When I enjoy the journey, I enjoy life. Most of my time is spent somewhat in limbo at the moment. I still struggle quite frequently with the notion of it being ok to simply be. One of my strongest memories of my childhood has to do with my inability to sleep well. Much to the chagrin of my parents, I was always very vocal about my lack of slumber. In an effort to calm me down, my mom would say that if I couldn’t sleep, I should just lie in bed. When I replied that I could do no such thing, she would say: “Well, just BE.” I would howl that I couldn’t just BE. What a preposterous idea, I would think to myself. How is it possible to just lie there and do nothing? How was that supposed to give me the rest that I needed to go out and play the next day? To me, this was a matter of absolute importance.

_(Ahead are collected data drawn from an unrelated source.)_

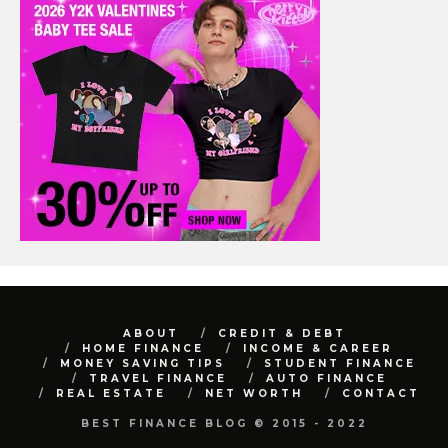
ABOUT
CREDIT & DEBT
HOME FINANCE
INCOME & CAREER
MONEY SAVING TIPS
STUDENT FINANCE
TRAVEL FINANCE
AUTO FINANCE
REAL ESTATE
NET WORTH
CONTACT
BEST FINANCE BLOG © 2015 - 2022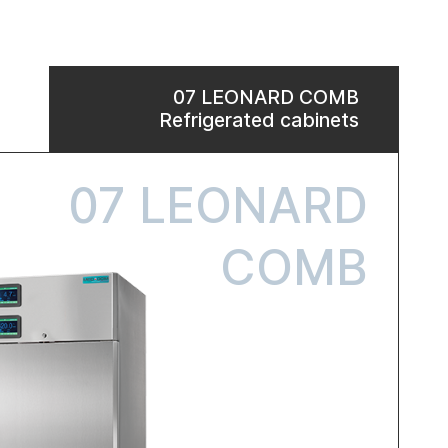
07 LEONARD COMB
Refrigerated cabinets
07 LEONARD
COMB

I can honestly say there are moments, glimpses of time, in which I can now just be. Obviously, I can’t always just be. Last night, for instance, I could not just be. With the restlessness of a bee in pollinating season, I was flitting from activity to activity, trying to satisfy my inner need for control over my situation, my desire to be busy. But I’m happy to say that is not always the case anymore. Today I am ok with just being. I’m quite content with the fact that I’ve been sitting in a café for several hours, doing not much but thinking about what I feel like writing today. Chatting with the other regulars. Being on my own, as I mentioned in my last post. Today, I am not lonely. I am being.